Work task =>
Where does the word "penyakit" appear in the entries below? Copy each line that holds it.

Source material =>
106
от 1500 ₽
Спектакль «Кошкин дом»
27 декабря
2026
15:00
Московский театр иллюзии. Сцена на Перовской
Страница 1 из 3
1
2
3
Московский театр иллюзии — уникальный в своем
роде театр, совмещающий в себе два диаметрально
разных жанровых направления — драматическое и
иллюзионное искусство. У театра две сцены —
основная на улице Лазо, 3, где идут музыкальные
---
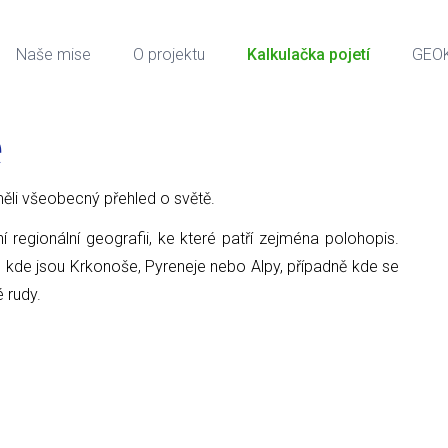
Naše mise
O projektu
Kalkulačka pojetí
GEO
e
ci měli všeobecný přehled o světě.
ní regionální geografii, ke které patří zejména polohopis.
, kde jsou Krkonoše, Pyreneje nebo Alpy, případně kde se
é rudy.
* * *
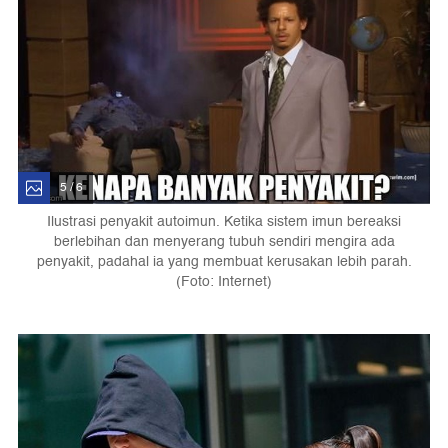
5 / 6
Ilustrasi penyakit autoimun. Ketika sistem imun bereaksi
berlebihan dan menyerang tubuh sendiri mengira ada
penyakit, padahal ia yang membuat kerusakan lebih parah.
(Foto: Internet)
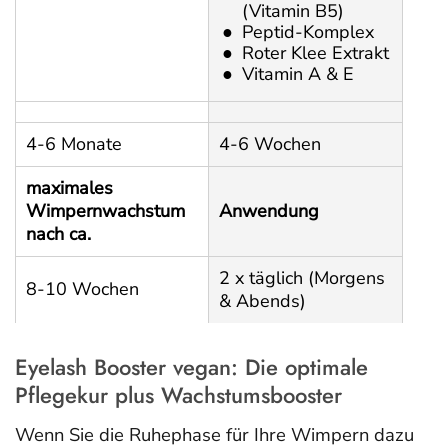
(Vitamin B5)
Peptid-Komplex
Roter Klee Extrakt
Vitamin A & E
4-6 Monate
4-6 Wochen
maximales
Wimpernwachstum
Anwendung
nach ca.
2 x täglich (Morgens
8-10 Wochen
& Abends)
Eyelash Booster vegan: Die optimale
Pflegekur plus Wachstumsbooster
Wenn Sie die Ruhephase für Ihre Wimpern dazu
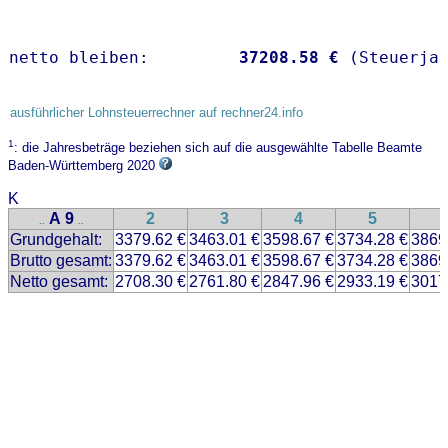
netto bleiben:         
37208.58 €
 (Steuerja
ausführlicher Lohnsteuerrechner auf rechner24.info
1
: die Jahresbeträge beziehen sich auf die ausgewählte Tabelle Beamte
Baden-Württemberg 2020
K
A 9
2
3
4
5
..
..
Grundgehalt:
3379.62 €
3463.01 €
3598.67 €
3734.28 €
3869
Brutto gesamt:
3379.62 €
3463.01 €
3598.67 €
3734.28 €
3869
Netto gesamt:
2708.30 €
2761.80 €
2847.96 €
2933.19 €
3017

Solved exercise =>
Ilustrasi penyakit autoimun. Ketika sistem imun bereaksi
penyakit, padahal ia yang membuat kerusakan lebih parah.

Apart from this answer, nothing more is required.